▶ _READING PASSAGE_:
Real Madrid had great players, but that’s not enough in today’s world. It needed someone who could bring sponsors to their stadium. It needed someone who could charm and entertain the spectators with his skills on the field. It needed David Beckham and didn’t hesitate to pay a huge price for him. Real Madrid’s revenues from club merchandise (shirts, caps et al) jumped 67 percent in Beckham’s first season alone. Suddenly, Real Madrid started earning more from tickets sales, television deals and other promotional activities. Its overall commercial income, which includes money deals from sponsors like Adidas, Pepsi et al now stands at £80 million a year. When Beckham was with Manchester United, it was the richest club; today it’s Real Madrid. This is the “Beckham effect” and marketers & merchandisers are loving it.

Yao Ming, the very popular Chinese basketball player, was purchased by an American basketball club. The reason? They had no reach or influence in the Asian market and Ming could help them get it, for soon after Ming’s transfer NBA (National Basketball Association of America) opened merchandise stores all over Asia. Looking at NBA’s success, Seattle Mariners purchased Japanese National Baseball player Ichiro. Tourist flow from Japan has increased significantly to Seattle since then. Not to mention the fact that Ichiro merchandise happens to be one of the top selling merchandise in the league!

▶ _PROVIDED MATERIAL_:
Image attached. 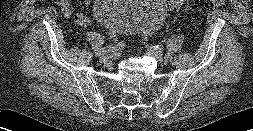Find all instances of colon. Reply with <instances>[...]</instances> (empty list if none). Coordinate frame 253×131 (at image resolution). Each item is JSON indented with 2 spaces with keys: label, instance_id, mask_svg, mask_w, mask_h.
I'll use <instances>...</instances> for the list:
<instances>
[{
  "label": "colon",
  "instance_id": "5ec220e1",
  "mask_svg": "<svg viewBox=\"0 0 253 131\" xmlns=\"http://www.w3.org/2000/svg\"><path fill=\"white\" fill-rule=\"evenodd\" d=\"M188 0H169V5L172 9L178 10L180 9ZM226 3L225 0H209L210 7H222ZM108 36L112 41L117 40V33L115 31L110 30L108 32Z\"/></svg>",
  "mask_w": 253,
  "mask_h": 131
}]
</instances>
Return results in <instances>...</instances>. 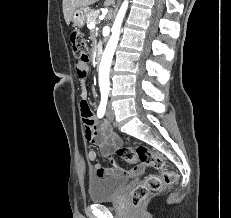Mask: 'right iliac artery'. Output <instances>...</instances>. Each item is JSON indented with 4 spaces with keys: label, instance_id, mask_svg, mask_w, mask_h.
<instances>
[{
    "label": "right iliac artery",
    "instance_id": "82829eb1",
    "mask_svg": "<svg viewBox=\"0 0 231 218\" xmlns=\"http://www.w3.org/2000/svg\"><path fill=\"white\" fill-rule=\"evenodd\" d=\"M107 98H108L107 93L101 94V103H100L99 108L97 110V115L99 118H102L104 116V113L106 110Z\"/></svg>",
    "mask_w": 231,
    "mask_h": 218
}]
</instances>
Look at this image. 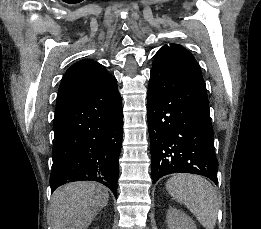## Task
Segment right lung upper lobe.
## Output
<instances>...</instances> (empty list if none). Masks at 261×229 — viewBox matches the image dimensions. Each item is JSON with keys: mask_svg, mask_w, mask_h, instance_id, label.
<instances>
[{"mask_svg": "<svg viewBox=\"0 0 261 229\" xmlns=\"http://www.w3.org/2000/svg\"><path fill=\"white\" fill-rule=\"evenodd\" d=\"M112 75L104 66L84 59L72 65L65 73L57 95L56 112L85 93L99 86Z\"/></svg>", "mask_w": 261, "mask_h": 229, "instance_id": "cb5924a9", "label": "right lung upper lobe"}]
</instances>
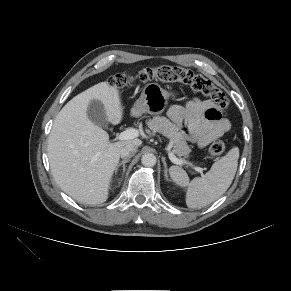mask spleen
<instances>
[{
  "label": "spleen",
  "instance_id": "obj_1",
  "mask_svg": "<svg viewBox=\"0 0 291 291\" xmlns=\"http://www.w3.org/2000/svg\"><path fill=\"white\" fill-rule=\"evenodd\" d=\"M239 149L232 148L216 161L202 177L189 181L185 170L178 166L170 167V177L178 186L186 188V205L189 208H202L219 199L230 187L237 171Z\"/></svg>",
  "mask_w": 291,
  "mask_h": 291
}]
</instances>
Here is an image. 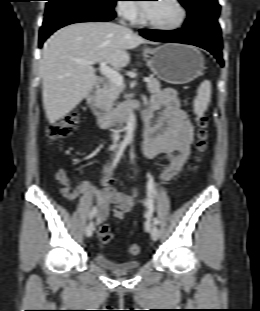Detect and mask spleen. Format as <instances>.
<instances>
[{"instance_id": "1", "label": "spleen", "mask_w": 260, "mask_h": 311, "mask_svg": "<svg viewBox=\"0 0 260 311\" xmlns=\"http://www.w3.org/2000/svg\"><path fill=\"white\" fill-rule=\"evenodd\" d=\"M211 98V82L204 80L199 88L197 97L194 99V111L198 116H202L207 110Z\"/></svg>"}]
</instances>
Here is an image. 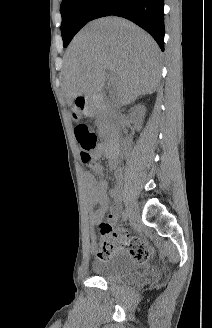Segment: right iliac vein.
Instances as JSON below:
<instances>
[{"mask_svg": "<svg viewBox=\"0 0 212 328\" xmlns=\"http://www.w3.org/2000/svg\"><path fill=\"white\" fill-rule=\"evenodd\" d=\"M128 212H129V216L132 220H134L138 214L137 208L135 206L134 203H129L127 206Z\"/></svg>", "mask_w": 212, "mask_h": 328, "instance_id": "right-iliac-vein-1", "label": "right iliac vein"}]
</instances>
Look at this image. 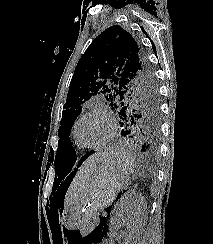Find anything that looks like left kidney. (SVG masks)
I'll use <instances>...</instances> for the list:
<instances>
[{
  "label": "left kidney",
  "instance_id": "1",
  "mask_svg": "<svg viewBox=\"0 0 213 244\" xmlns=\"http://www.w3.org/2000/svg\"><path fill=\"white\" fill-rule=\"evenodd\" d=\"M142 204V198H134L133 194L130 193L126 195L124 198H121L119 203L114 208V214L112 217V223L116 224L119 223L120 220L123 218L124 215H127L131 221V224L128 226V235L125 237L122 244H136V232L139 229V209L137 208V204ZM117 237V233L114 230L113 233L110 234L111 242L113 243V238Z\"/></svg>",
  "mask_w": 213,
  "mask_h": 244
}]
</instances>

▶ _OBJECTIVES_:
[A] In the passage on sports stars and marketing above, translate this sentence into Spanish: "Tourist flow from Japan has increased significantly to Seattle since then."
[B] According to the passage on sports stars and marketing, by what percentage did Real Madrid's revenues from club merchandise rise in Beckham's first season?
[C] Return the part of the passage on sports stars and marketing that starts at "Real Madrid had" and ends at "are loving it.".

▶ _RESULTS IN ORDER_:
[A] Desde entonces, el flujo de turistas de Japón a Seattle ha aumentado significativamente.

[B] 67 percent.

[C]
Real Madrid had great players, but that’s not enough in today’s world. It needed someone who could bring sponsors to their stadium. It needed someone who could charm and entertain the spectators with his skills on the field. It needed David Beckham and didn’t hesitate to pay a huge price for him. Real Madrid’s revenues from club merchandise (shirts, caps et al) jumped 67 percent in Beckham’s first season alone. Suddenly, Real Madrid started earning more from tickets sales, television deals and other promotional activities. Its overall commercial income, which includes money deals from sponsors like Adidas, Pepsi et al now stands at £80 million a year. When Beckham was with Manchester United, it was the richest club; today it’s Real Madrid. This is the “Beckham effect” and marketers & merchandisers are loving it.